Another vote for Helen Simpson - Hey Yeah Right Get a Life.

MegBusset Wed 10-Jul-13 21:53:11

I came on to say The Hand That First Held Mine, mentioned already upthread.

ercolercol Mon 15-Jul-13 20:13:23

Helen Simpson - Hey Yeah Right Get a Life. Fantastic book. Really showed me before kids just how unfair the whole 'man goes to work, woman stays at home' thing is, and made me be very clear about child rearing / housework / cooking with dh before we had kids.

The bit where the mum sits at a client dinner and mindlessly repeats 'the wheels on the bus' - the most scary thing I have ever read in a book.

Lurleene Mon 15-Jul-13 20:20:07

I love all Ann Tyler's books, but Ladder of Years is my absolute favourite.
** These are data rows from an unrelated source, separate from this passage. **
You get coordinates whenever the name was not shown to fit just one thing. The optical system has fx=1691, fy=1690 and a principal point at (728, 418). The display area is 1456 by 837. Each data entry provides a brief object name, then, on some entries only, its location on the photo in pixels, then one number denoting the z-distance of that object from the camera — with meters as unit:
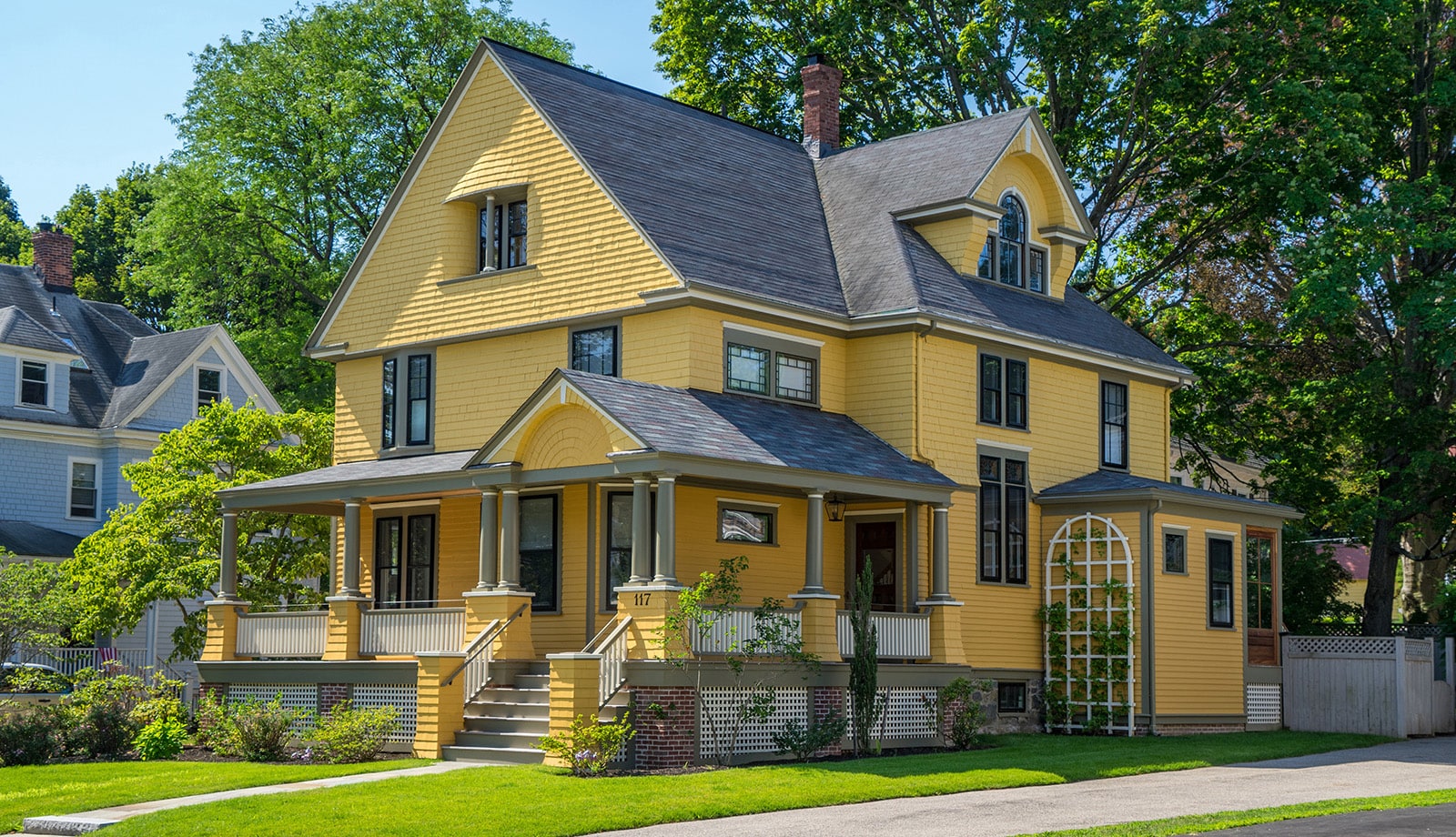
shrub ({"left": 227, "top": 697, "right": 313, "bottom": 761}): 23.45
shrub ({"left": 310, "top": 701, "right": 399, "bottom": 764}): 22.72
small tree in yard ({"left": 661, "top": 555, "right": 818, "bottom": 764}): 22.02
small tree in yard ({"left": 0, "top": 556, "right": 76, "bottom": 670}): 33.78
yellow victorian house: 24.05
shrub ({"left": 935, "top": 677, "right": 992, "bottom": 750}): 25.20
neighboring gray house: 42.97
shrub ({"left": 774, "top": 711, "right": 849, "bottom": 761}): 22.47
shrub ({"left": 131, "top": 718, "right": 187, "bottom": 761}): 24.72
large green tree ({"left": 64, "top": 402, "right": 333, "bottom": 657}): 30.62
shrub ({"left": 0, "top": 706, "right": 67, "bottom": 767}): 23.98
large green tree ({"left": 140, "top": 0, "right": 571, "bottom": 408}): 46.59
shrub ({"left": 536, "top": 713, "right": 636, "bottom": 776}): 20.59
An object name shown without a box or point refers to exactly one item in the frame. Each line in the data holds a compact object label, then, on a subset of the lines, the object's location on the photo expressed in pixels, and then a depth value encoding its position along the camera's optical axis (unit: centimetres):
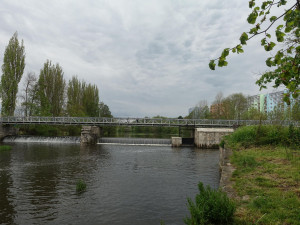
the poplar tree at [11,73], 3772
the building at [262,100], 10200
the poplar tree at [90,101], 5309
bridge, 3432
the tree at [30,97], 4215
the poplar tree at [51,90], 4309
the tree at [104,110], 6149
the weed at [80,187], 970
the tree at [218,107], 4967
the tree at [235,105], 4666
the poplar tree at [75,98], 4684
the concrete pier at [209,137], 2973
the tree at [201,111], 5654
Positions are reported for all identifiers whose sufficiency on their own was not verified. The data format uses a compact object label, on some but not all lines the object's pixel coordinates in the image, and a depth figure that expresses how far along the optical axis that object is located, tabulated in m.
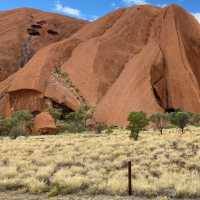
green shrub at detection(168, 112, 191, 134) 56.66
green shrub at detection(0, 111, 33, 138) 69.69
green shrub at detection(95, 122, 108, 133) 69.62
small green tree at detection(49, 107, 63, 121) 82.51
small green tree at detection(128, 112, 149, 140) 42.23
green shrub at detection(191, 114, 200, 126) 75.28
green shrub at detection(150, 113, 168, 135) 70.38
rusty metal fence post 14.84
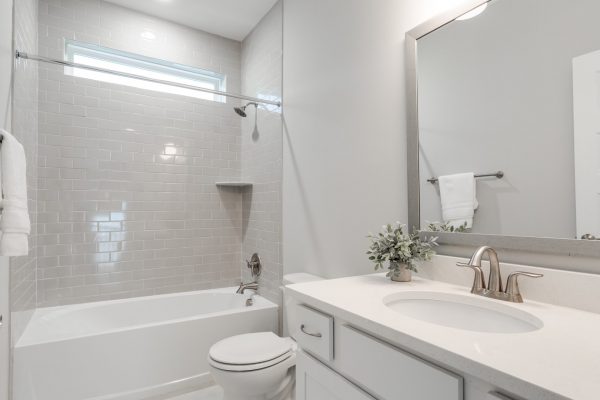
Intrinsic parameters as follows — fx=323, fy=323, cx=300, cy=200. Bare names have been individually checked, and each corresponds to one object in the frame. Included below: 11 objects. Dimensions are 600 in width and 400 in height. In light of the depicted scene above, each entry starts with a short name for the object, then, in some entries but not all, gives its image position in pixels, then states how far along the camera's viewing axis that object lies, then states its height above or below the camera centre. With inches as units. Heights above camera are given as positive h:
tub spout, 113.6 -27.9
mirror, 38.2 +12.4
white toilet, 65.8 -33.0
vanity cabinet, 26.8 -16.4
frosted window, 106.6 +51.0
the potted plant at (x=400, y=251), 51.0 -7.0
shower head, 113.6 +34.0
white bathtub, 72.3 -35.5
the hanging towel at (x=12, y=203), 45.2 +0.7
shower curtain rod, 76.8 +37.6
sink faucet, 39.8 -9.6
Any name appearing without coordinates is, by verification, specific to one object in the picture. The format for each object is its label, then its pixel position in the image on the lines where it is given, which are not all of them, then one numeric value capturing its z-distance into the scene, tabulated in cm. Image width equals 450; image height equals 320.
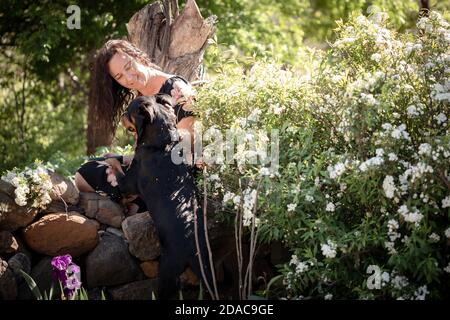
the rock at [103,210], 462
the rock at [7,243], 423
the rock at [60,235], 432
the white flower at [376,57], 395
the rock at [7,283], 409
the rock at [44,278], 427
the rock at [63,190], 451
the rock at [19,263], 420
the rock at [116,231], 454
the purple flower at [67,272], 375
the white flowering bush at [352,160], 350
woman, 466
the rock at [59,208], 449
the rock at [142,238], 438
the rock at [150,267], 443
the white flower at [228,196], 393
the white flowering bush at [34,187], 429
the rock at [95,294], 430
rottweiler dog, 408
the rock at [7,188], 432
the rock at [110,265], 434
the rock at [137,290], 436
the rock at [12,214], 426
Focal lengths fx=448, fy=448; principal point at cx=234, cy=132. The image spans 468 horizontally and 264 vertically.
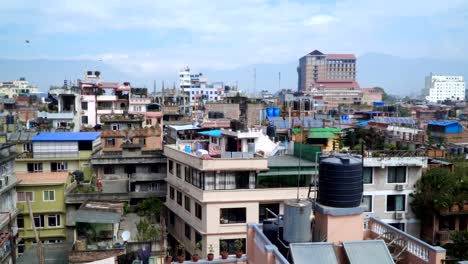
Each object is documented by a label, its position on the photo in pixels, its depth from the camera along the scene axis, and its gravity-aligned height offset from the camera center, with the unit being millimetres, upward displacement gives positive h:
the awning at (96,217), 17531 -4894
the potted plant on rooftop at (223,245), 22094 -7423
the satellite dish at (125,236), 17945 -5682
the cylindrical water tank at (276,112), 53719 -2061
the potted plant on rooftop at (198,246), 22438 -7630
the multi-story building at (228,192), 21688 -4801
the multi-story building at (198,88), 112925 +1811
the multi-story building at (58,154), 28375 -3840
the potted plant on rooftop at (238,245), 21672 -7306
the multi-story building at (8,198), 18662 -5119
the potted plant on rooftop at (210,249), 21847 -7513
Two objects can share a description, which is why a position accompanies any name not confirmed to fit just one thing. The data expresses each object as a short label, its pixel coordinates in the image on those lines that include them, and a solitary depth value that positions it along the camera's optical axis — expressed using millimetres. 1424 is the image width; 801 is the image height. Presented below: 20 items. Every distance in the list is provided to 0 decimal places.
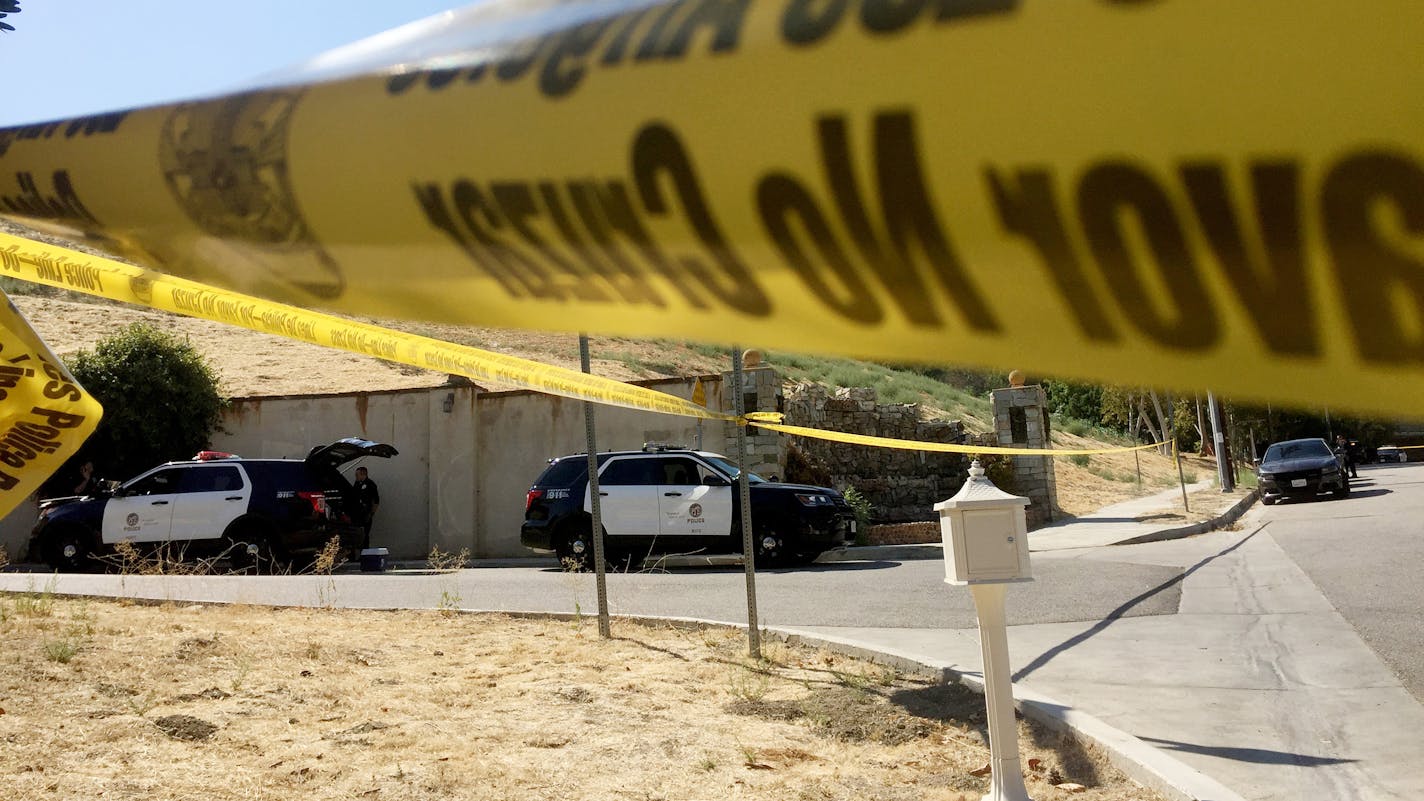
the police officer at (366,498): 16406
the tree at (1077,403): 45212
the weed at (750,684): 6109
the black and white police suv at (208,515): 14523
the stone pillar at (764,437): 18281
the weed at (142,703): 5094
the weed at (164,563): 12109
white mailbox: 4570
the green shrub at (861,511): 16970
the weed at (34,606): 7156
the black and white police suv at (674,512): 13984
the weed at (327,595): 9611
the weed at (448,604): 9143
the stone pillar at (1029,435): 20250
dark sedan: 21438
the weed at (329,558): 10164
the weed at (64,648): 5801
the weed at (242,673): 5659
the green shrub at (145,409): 18781
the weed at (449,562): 15095
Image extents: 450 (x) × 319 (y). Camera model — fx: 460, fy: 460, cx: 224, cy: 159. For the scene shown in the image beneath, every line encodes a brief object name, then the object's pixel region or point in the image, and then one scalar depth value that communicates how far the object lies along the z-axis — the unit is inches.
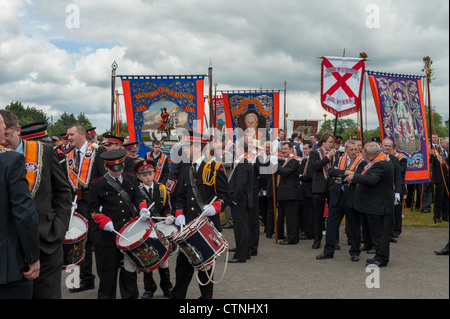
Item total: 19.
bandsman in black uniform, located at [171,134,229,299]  214.8
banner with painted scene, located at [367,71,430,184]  418.0
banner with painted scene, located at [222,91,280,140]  496.7
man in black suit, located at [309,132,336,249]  347.3
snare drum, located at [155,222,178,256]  221.5
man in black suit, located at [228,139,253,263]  310.8
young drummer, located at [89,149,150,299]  204.8
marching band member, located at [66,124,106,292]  251.9
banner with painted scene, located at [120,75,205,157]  404.2
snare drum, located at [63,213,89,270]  212.7
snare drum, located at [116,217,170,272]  196.7
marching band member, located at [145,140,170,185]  388.2
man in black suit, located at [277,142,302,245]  370.3
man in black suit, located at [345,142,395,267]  286.2
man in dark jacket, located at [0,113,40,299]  121.3
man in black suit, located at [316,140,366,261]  313.7
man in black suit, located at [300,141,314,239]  385.4
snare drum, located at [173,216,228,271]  193.9
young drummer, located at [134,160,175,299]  235.6
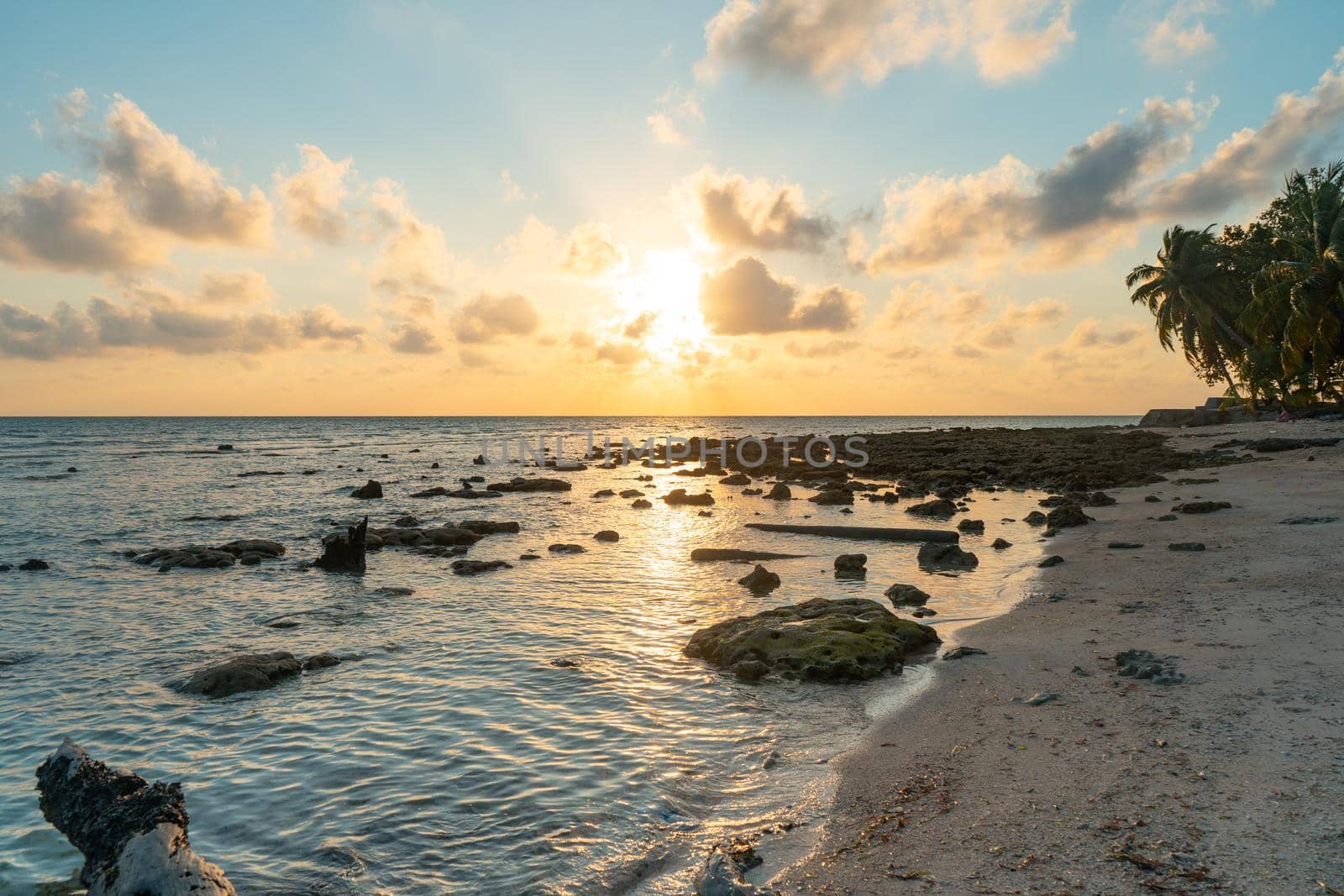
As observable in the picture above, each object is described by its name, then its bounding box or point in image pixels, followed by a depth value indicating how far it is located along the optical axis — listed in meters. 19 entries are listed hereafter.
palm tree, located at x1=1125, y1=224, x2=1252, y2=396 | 56.25
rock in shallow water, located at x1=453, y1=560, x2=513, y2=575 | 18.53
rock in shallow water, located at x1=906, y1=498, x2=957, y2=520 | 26.47
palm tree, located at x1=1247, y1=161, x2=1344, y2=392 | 34.53
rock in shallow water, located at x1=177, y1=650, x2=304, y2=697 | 9.88
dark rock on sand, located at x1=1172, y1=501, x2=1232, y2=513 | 20.73
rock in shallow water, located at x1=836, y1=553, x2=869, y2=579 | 16.91
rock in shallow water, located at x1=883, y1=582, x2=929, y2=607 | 13.84
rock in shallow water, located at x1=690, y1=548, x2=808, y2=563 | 19.39
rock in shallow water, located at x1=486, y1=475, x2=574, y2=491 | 40.34
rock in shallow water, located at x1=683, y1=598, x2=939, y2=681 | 9.96
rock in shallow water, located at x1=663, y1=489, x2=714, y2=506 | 32.88
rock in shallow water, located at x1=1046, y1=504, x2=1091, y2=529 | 21.52
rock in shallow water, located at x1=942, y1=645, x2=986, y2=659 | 10.27
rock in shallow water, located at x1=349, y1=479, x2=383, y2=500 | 36.56
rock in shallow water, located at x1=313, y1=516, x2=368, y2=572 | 18.80
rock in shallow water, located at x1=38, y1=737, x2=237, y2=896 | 4.26
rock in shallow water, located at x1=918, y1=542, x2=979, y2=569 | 17.42
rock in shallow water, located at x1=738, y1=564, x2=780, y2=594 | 15.79
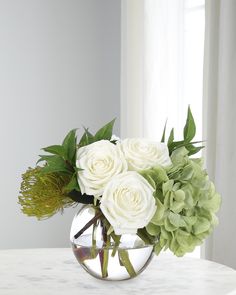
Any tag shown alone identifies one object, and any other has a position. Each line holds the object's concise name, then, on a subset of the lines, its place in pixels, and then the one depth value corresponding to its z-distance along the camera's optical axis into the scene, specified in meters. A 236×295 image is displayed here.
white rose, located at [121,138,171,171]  1.51
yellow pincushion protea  1.52
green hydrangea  1.49
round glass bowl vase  1.52
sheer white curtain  2.61
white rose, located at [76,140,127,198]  1.48
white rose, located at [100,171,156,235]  1.46
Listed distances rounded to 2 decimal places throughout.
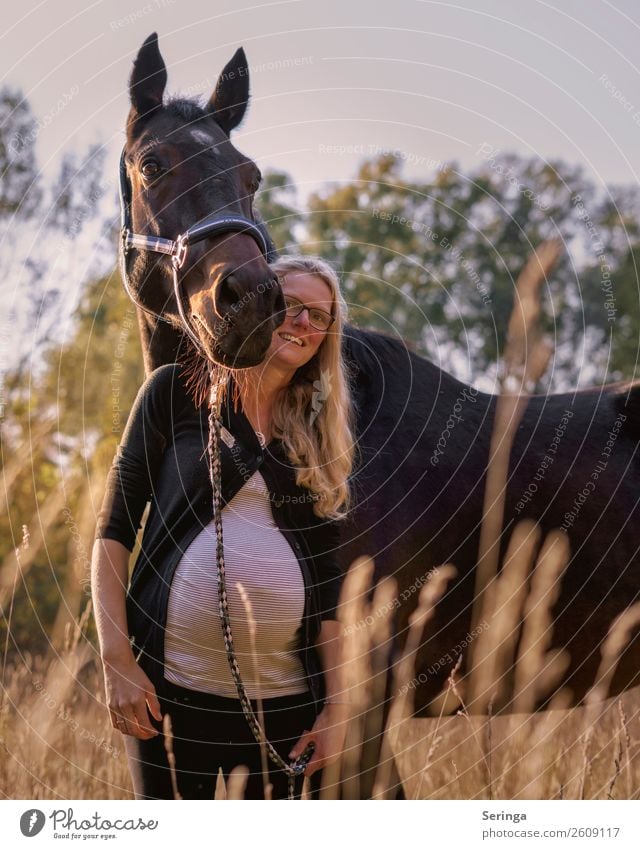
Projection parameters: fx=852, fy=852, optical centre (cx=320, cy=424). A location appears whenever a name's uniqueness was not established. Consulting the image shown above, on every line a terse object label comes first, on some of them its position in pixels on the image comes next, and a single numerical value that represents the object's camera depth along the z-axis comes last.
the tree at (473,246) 11.38
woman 2.48
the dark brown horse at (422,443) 3.38
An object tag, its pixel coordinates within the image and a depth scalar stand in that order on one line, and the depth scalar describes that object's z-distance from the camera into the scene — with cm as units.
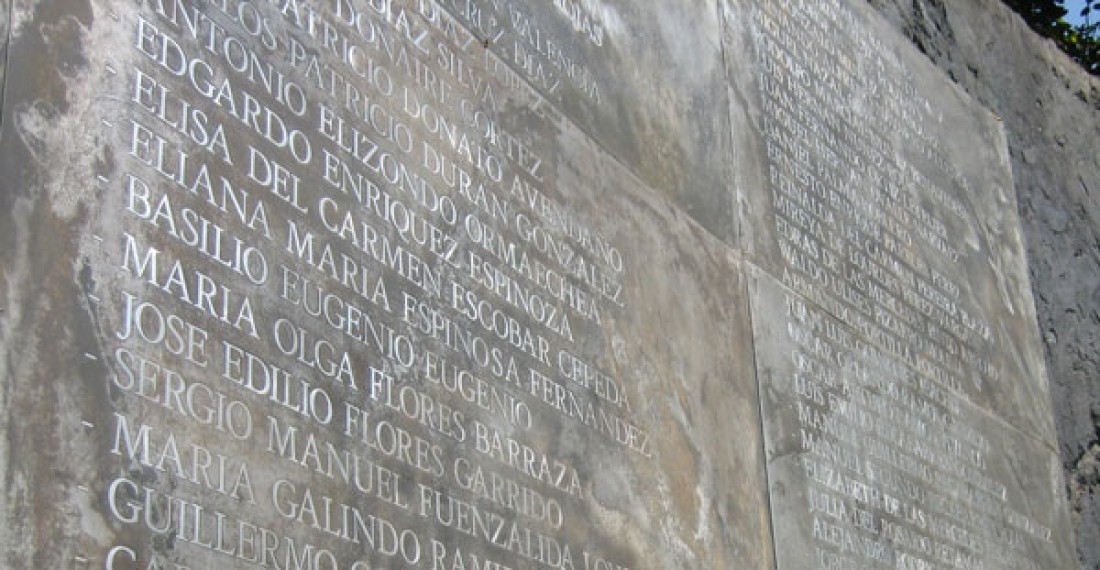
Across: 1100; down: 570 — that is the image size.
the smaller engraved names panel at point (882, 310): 522
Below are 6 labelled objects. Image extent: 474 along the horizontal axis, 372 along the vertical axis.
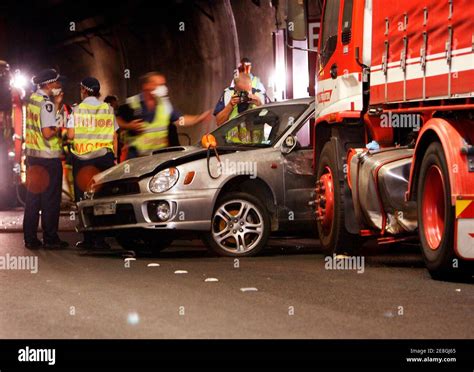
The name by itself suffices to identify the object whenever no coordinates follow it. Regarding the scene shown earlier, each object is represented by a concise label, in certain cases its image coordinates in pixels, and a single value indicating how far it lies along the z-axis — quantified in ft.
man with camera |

It is all about a mother who walks away from her family on an impulse, and how she rediscovers herself.

Lurleene Mon 15-Jul-13 20:20:57

Sorry, Anne with an e Tyler.

LucyTheValiant Tue 16-Jul-13 13:46:50

Have you read The Birth of Love? It's not just about childrearing - set in three timezones, one historical, one present, one dystopian. But it's very good, and the 'present' (with a mother about to give birth to her second child) sounds like it's what you're looking for.